Contudo, o alcoólatra não deu o braço a torcer. (“Engraçados os brasileiros”, refletiu o português. “Acham-se tão espertos e vivem na merda.” De seis da madrugada até oito, nove da noite atrás do balcão, acostumara-se a ouvir mecânicos vangloriarem-se de terem cobrado uma fortuna por uma simples troca de velas, borracheiros, de terem vendido pneus recauchutados por novos, de farmacêuticos, de prescreverem o remédio mais caro em lugar do mais eficaz. “Tanta esperteza, mas todos bebem, têm esposas em frangalhos, filhos cronicamente encatarrados e dentes estragados…”)
– Eu já disse que a primeira rodada é por conta do INPS! Seu portuga, quatro “dudus” para meus amigos!
Seu Joaquim (ou seria seu Manoel?) desistiu de expulsar o importuno:
– São quatro Undenberg com Dubar?
Com a rapidez do mocinho que saca o revólver diante do bandido, Renato fulminou:
– Isso mesmo! Quatro “dudu”, por conta do amigo aí!
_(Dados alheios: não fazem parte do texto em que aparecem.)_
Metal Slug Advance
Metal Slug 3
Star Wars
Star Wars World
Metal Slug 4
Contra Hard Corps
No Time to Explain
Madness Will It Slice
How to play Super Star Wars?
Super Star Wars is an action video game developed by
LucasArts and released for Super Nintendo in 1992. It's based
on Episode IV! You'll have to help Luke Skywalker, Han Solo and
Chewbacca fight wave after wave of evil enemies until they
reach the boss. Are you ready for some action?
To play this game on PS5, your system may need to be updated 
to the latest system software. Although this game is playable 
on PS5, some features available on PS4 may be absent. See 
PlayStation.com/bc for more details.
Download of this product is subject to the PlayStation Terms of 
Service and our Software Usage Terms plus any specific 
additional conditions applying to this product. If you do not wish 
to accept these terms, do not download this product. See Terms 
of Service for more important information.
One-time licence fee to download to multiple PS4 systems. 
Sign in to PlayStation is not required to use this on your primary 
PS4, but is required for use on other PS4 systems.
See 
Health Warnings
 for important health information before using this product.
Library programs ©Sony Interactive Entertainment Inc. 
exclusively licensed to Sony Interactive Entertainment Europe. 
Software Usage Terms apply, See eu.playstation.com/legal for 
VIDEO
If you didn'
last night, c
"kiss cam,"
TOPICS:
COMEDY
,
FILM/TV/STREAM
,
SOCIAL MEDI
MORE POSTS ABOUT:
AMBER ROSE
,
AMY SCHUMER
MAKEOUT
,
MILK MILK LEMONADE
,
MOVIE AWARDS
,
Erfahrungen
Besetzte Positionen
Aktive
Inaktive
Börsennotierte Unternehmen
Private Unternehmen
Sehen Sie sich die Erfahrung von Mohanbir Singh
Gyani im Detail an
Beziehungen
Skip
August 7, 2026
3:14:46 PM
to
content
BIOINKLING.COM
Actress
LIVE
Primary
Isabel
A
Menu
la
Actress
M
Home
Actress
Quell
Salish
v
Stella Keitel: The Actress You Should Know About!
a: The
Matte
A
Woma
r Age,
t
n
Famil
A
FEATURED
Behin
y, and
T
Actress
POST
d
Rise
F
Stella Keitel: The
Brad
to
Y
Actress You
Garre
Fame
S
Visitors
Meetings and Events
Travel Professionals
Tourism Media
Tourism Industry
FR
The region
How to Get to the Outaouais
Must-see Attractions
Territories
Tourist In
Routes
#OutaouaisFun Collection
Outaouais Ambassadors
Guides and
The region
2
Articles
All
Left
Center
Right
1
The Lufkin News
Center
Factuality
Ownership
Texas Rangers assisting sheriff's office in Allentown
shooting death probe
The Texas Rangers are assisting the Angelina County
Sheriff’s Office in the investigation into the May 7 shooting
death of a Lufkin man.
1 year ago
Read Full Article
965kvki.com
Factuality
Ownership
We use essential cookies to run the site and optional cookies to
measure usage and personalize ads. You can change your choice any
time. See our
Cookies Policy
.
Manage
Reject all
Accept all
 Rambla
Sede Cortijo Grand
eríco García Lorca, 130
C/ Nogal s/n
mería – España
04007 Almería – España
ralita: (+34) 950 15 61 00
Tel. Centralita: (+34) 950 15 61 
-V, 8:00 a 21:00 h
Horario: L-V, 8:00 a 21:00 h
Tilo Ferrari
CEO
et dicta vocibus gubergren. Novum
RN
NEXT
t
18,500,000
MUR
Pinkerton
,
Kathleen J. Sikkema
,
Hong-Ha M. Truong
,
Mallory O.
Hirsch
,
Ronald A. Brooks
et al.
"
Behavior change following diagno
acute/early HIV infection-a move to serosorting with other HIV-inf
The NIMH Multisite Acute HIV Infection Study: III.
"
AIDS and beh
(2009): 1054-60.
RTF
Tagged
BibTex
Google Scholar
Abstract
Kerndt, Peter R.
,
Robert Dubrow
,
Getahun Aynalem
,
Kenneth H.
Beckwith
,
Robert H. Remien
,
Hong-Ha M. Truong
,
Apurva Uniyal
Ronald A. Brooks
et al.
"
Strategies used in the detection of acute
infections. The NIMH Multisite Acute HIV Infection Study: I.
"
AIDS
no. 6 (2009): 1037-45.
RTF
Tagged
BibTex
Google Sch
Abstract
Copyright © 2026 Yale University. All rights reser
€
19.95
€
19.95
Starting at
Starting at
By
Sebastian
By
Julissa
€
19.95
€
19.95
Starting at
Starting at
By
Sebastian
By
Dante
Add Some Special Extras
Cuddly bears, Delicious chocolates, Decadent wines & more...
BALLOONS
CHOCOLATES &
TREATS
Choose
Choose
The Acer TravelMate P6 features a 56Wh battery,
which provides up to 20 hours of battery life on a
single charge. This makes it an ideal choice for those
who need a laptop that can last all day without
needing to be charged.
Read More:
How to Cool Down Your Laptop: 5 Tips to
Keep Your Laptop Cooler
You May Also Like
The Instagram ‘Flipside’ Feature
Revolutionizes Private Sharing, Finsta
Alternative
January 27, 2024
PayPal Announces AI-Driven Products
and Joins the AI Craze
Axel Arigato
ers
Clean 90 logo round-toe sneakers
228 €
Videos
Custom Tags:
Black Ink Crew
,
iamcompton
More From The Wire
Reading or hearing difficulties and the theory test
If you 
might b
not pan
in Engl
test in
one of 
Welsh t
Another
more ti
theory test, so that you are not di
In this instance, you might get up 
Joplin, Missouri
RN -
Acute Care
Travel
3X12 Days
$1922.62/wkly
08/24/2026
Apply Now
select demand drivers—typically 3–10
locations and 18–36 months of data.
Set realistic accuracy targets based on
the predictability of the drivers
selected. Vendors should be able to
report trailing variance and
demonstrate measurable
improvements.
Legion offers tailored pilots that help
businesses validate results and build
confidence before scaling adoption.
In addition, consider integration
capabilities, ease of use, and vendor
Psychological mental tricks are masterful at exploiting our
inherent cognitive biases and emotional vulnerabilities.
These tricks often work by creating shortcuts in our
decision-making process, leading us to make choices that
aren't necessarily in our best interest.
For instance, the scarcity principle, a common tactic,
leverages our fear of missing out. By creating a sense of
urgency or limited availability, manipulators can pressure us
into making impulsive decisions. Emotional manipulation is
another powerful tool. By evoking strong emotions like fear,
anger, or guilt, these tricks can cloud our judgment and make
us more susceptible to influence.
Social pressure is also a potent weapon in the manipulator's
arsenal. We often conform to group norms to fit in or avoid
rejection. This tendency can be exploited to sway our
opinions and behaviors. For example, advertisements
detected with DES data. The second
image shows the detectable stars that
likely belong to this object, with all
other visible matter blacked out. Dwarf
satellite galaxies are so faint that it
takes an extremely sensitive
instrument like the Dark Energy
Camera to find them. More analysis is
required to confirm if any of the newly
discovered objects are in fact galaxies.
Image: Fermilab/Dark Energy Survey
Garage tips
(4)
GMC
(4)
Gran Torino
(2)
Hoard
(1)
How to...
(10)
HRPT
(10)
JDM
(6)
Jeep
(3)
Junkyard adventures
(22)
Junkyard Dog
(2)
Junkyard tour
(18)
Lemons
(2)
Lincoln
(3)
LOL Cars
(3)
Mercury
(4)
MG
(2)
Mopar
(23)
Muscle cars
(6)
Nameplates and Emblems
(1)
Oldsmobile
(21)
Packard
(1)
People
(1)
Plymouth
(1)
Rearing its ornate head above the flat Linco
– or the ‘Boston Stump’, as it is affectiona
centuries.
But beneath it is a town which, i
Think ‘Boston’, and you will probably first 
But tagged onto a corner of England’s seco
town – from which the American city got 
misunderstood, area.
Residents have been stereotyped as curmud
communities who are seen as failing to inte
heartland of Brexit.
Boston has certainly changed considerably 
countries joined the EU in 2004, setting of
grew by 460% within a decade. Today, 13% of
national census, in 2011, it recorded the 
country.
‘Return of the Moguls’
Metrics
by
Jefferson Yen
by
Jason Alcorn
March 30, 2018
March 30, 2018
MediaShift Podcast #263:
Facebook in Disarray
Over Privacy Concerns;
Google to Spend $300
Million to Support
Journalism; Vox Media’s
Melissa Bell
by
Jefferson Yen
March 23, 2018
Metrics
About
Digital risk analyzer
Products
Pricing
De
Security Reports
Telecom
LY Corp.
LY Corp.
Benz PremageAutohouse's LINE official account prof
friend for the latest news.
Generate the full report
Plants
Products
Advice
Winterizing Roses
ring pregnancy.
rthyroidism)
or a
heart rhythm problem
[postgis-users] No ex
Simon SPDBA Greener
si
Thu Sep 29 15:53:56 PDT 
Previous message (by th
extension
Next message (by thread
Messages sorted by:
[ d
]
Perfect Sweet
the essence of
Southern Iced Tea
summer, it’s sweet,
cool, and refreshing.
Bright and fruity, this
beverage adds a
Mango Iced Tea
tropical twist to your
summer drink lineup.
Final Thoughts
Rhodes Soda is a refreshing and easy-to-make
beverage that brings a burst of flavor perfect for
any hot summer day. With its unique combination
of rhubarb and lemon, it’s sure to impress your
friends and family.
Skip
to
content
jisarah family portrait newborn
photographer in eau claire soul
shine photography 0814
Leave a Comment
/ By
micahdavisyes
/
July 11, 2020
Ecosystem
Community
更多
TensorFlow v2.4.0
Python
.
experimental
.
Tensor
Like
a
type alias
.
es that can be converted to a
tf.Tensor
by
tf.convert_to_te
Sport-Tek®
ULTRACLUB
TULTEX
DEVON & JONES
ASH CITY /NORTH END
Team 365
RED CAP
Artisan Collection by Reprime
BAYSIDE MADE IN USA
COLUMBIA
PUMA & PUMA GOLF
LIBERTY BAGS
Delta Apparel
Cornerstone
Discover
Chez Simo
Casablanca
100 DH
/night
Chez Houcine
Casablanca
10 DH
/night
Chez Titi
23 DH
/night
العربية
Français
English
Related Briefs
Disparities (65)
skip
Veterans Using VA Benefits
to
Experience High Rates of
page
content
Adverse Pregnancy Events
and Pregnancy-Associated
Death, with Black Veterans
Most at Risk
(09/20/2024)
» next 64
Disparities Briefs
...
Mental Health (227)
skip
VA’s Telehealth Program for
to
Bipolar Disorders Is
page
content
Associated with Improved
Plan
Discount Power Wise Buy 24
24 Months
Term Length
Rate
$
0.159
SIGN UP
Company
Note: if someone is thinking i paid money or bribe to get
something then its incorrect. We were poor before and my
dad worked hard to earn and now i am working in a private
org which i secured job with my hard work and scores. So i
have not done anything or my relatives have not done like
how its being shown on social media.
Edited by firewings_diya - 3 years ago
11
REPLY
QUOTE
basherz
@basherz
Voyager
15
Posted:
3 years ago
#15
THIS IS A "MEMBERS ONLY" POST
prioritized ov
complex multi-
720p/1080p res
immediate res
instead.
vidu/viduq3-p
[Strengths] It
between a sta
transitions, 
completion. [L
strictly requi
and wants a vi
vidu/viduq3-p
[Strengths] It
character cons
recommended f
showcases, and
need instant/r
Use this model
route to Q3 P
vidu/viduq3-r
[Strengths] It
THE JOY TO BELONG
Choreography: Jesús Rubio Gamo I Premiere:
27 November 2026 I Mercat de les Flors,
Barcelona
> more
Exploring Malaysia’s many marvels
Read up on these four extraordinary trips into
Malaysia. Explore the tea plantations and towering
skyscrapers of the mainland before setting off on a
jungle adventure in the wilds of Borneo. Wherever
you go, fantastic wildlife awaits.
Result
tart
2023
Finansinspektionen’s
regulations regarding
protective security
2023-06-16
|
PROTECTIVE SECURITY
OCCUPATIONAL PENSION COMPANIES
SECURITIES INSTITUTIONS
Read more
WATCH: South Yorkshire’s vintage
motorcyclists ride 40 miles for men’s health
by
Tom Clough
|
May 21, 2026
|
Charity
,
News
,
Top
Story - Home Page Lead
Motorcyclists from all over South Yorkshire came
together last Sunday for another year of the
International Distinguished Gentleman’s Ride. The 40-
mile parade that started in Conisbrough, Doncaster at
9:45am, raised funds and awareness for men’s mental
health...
Afonso procurava fixar o olhar nas prateleiras repletas das mais ordinárias aguardentes, com o espelho de fundo quase sem reflexo de tão oxidado, a papeleta ao lado avisando que “fiado só amanhã”. Entretanto, a visão involuntariamente resvalava para as placas de saliva no chão, engrossadas por cusparadas intermitentes do matuto.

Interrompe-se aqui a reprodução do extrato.